§ DIRECTIONS
Check each line of the entries below for the word "được", and copy out the ones that have it.

#### INPUT RECORDS

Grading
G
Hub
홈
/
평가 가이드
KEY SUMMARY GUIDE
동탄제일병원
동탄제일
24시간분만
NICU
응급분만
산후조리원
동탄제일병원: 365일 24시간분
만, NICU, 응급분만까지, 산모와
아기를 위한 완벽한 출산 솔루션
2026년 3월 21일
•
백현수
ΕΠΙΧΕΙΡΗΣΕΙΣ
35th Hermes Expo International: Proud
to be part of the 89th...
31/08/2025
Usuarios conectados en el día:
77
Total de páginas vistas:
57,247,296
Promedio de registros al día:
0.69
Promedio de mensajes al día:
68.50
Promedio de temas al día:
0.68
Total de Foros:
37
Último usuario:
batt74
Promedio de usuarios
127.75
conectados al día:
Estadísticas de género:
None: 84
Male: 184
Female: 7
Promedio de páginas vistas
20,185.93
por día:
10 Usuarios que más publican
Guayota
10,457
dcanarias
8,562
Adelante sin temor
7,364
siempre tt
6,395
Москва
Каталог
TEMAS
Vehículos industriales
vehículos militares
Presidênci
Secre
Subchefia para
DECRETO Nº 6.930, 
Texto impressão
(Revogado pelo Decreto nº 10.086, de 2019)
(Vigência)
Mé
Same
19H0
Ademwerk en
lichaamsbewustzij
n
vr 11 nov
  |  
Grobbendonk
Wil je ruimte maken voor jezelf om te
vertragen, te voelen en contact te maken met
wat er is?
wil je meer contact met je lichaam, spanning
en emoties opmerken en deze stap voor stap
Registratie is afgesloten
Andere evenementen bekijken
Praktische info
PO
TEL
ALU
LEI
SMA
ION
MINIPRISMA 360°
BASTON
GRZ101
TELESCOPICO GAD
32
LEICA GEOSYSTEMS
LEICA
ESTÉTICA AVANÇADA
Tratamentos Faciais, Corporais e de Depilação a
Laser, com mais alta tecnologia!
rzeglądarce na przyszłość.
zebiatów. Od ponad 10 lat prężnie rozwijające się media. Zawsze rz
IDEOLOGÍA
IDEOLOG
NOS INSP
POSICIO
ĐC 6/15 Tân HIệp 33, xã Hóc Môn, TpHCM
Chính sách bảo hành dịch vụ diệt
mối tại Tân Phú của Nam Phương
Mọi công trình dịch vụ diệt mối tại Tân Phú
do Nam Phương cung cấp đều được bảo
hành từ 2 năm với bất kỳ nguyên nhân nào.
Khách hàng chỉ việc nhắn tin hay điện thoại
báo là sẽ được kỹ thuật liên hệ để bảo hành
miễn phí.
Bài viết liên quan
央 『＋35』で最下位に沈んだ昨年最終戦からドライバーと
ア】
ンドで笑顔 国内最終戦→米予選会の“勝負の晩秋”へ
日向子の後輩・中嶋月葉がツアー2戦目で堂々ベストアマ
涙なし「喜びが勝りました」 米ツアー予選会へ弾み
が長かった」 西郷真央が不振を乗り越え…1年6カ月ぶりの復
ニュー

########

§ ANSWER BELOW
do Nam Phương cung cấp đều được bảo
báo là sẽ được kỹ thuật liên hệ để bảo hành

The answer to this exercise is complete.